Biden administration proposes rule for workplaces to address excessive heat


WASHINGTON — The Biden administration proposed a new rule Tuesday to address excessive heat in the workplace, as tens of millions of people in the U.S. are under heat advisories due to blistering temperatures.

If finalized, the measure would protect an estimated 36 million U.S. workers from injuries related to heat exposure on the job — establishing the first major federal safety standard of its kind. Those affected by excessive heat in the workplace include farmworkers, delivery and construction workers, landscapers as well as indoor workers in warehouses, factories and kitchens.

President Joe Biden planned to highlight the rule on Tuesday when he gets a briefing on extreme weather and delivers remarks.

Despite increased awareness of the risks posed to human health by high temperatures, extreme heat protections — for those routinely exposed to heat index readings above 80 degrees Fahrenheit (27 degrees Celsius) — have lagged.

Under the proposed rule, employers would be required to identify heat hazards, develop emergency response plans related to heat illness, and provide training to employees and supervisors on the signs and symptoms of such illnesses. They would also have to establish rest breaks, provide shade and water, and heat acclimatization — or the building of tolerance to higher temperatures — for new workers.

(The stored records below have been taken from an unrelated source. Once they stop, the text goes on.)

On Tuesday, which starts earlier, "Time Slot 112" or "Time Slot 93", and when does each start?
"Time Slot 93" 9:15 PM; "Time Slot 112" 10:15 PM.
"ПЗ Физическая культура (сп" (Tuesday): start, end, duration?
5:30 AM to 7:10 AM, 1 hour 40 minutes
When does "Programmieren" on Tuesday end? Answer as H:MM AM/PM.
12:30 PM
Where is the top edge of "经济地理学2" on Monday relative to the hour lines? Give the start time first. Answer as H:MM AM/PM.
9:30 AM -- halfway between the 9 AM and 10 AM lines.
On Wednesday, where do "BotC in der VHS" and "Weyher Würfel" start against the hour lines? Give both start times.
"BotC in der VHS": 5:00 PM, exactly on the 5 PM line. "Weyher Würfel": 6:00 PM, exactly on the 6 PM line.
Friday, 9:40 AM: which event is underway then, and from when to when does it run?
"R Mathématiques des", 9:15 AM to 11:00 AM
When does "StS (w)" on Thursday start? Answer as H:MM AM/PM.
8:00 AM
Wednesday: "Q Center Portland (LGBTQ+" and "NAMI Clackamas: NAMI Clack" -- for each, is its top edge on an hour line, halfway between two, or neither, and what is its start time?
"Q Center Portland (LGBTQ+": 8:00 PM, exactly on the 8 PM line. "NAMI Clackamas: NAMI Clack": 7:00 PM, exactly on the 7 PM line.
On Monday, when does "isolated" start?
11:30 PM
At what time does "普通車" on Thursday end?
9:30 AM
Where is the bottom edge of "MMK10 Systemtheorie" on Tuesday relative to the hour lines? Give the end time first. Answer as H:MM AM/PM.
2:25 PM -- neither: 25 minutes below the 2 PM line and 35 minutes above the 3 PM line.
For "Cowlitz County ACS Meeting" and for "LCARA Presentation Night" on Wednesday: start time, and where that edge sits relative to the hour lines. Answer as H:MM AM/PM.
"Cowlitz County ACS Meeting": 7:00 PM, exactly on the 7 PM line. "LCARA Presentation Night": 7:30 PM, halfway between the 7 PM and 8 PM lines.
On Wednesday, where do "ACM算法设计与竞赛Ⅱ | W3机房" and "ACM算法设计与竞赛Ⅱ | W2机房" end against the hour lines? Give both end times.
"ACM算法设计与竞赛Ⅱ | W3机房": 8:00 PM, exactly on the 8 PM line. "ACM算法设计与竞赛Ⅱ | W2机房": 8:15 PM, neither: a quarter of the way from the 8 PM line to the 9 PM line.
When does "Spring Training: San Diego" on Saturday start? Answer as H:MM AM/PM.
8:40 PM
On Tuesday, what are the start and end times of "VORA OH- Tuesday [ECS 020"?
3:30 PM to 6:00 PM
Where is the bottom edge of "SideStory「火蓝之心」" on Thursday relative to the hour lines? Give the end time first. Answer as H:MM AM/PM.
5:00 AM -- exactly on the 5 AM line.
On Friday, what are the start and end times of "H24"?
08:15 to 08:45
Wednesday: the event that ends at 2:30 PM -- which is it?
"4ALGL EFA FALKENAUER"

Penalties for heat-related violations in workplaces would increase significantly, in line with what workplaces are issued for violations of Occupational Safety and Health Administration rules, a senior White House administration official said.

An estimated 2,300 people in the U.S. died from heat-related illness in 2023. Workers with prolonged exposure to extreme heat are among the most vulnerable to related health risks, such as heatstroke and other illnesses, according to the Centers for Disease Control and the National Oceanic and Atmospheric Administration.

As the hottest month of the year gets underway, millions of Americans will be at greater risk of heat strokes, dangerous dehydration and heat-related heart stress.

The Labor Department has been developing a standard for how workplaces deal with heat since 2021, with OSHA having held meetings last year to hear about how the proposed measures could affect small businesses.

Heat protection laws in the U.S. have faced steady industry opposition, including from chambers of commerce and other business associations. Many say a blanket mandate would be difficult to implement across such a wide range of industries.

California, Colorado, Oregon, Minnesota and Washington are the only states with workplace standards for heat exposure. Some regulations have recently come under attack by Republicans. Over the past year, Florida and Texas, led by Gov. Ron DeSantis and Gov. Greg Abbott, both Republicans, passed legislation preventing local governments from requiring heat protections for outdoor workers.

If finalized, the Biden administration’s rule would override state measures, and states with existing procedures to deal with heat would have to institute measures that are at least as stringent as the finalized federal rule.